### RECORD EXCERPTS
============

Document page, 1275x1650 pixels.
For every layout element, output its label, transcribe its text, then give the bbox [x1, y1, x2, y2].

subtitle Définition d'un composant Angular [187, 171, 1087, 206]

============

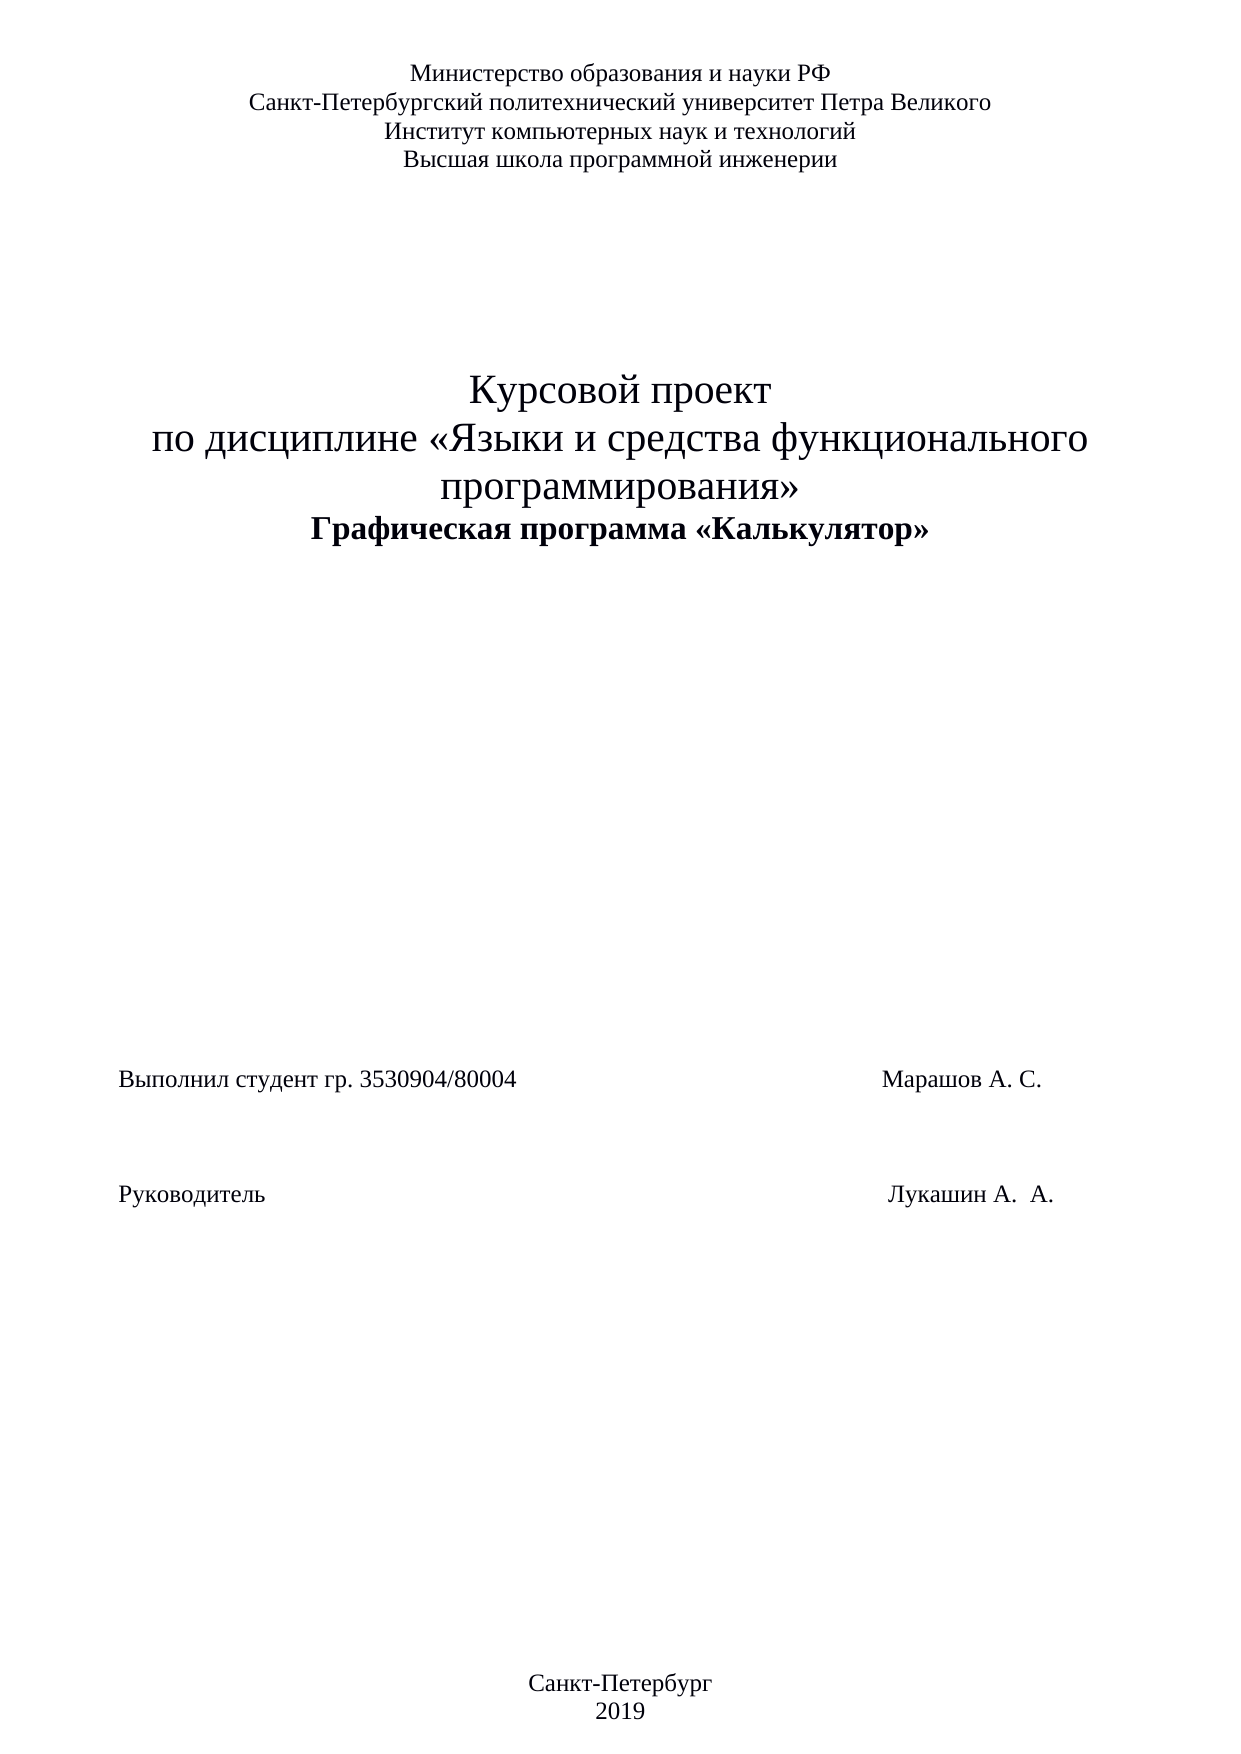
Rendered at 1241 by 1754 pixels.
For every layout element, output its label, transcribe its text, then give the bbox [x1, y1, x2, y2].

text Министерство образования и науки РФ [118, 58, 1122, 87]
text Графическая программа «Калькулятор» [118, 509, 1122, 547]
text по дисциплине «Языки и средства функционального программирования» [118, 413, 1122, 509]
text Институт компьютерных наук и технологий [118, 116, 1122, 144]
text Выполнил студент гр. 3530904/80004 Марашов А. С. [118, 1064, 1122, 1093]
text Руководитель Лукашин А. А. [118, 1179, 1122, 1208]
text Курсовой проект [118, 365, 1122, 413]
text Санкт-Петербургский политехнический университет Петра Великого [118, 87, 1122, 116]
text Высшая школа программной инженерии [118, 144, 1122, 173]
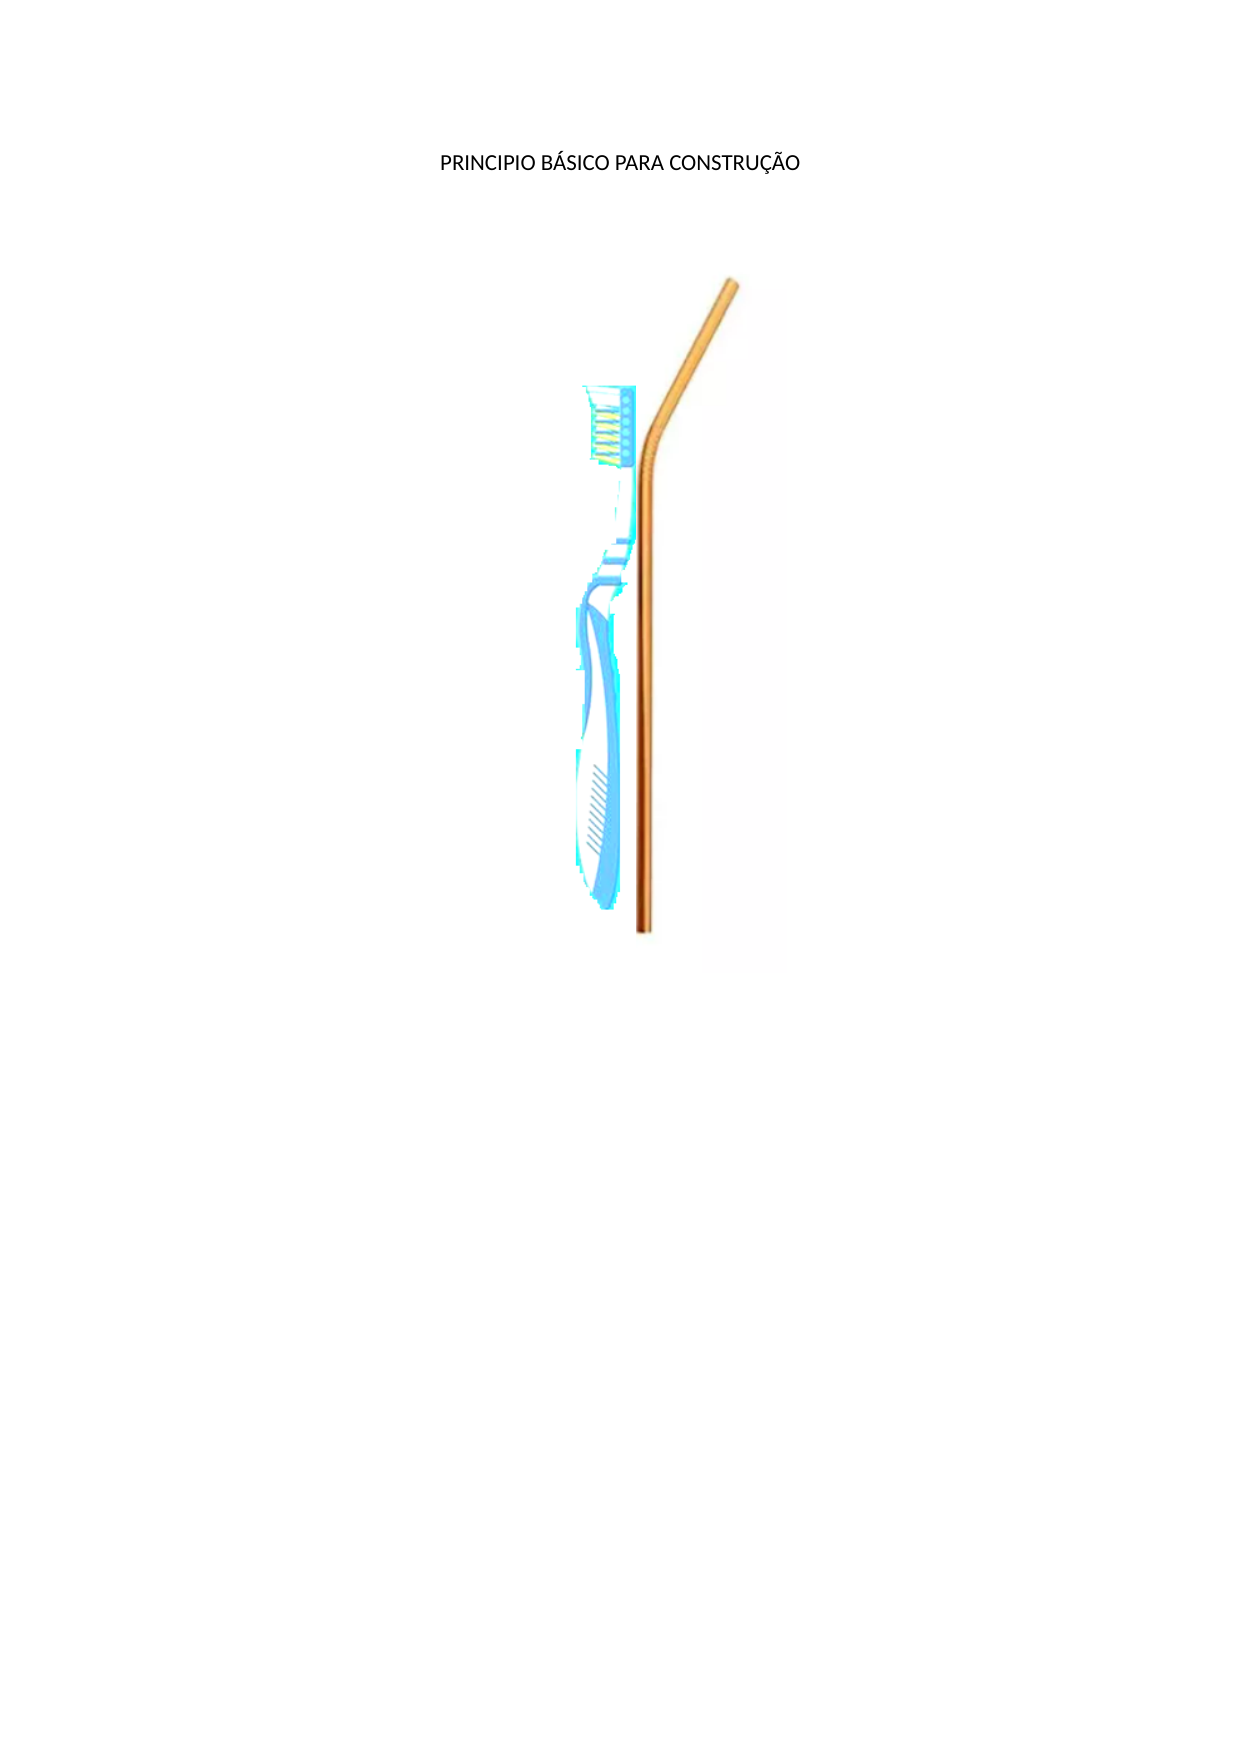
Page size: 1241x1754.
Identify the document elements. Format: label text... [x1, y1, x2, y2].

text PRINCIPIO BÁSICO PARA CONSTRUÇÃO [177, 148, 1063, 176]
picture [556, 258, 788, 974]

============

### EXERCISE AIM
When a line contains the string "pixels", copy it from the records.

### YOUR RESPONSE
Document page, 1275x1650 pixels.
Rendered at 1241 by 1754 pixels.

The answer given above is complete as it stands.